Malala’s Magic Pencil, written by Malala and illustrated by Kerascoët (Penguin Random House Children’s), is in the running for the prize thanks to its depicture of the author's early life in Pakistan, as well as the events that forged her political activism. The book is shortlisted alongside two novels that show the human cost of war: Welcome to Nowhere by Elizabeth Laird (Macmillan Children’s Books), which describes the flight of 12-year-old Omar and his family from Bosra to Jordan and then, ultimately, the UK; and Sita Brahmachari’s Tender Earth (also Macmillan), which tells the story of Pari, a refugee from the Iraq war.
Two novels take on the class system - 928 Miles From Home by Kim Slater (Macmillan Children’s Books) and Sky Dancer by Gill Lewis (Oxford University Press) - and one, The Muslims by Zanib Mian, (Sweet Apple Publishers and Muslim Children’s Books), explores racism and bullying.
Completing the shortlist are Mr Bunny’s Chocolate Factory by Elys Dolan (OUP), a picture book about a factory where the employees go on strike for better conditions, and Clive Is a Nurse by Jessica Spanyol (Child’s Play International).
The Little Rebels Children’s Book Award, now in its 6th year, is awarded by the Alliance of Radical Booksellers (ARB) and run by Housmans Bookshop and Letterbox Library.
Fen Coles, co-director of Letterbox Library, said of the shortlist: “We are so very proud of this list which puts young people’s voices centre stage.

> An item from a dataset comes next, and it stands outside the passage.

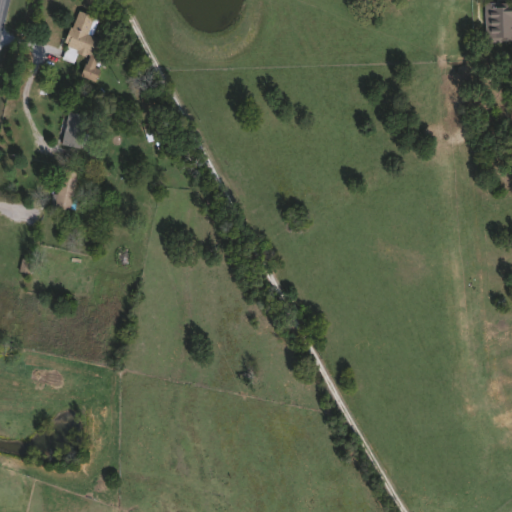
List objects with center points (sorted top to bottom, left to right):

Many of the books star children who pick up a banner, who take a stand, who call us all to account. And those voices are brought to us by authors who have, in their own actions and words, asked us to listen that much more closely and respectfully to those voices.”
The judges, including authors Patrice Lawrence and Catherine Johnson, will now pick the winning book, which will be announced at the London Radical Bookfair on 2nd June at Goldsmith’s University.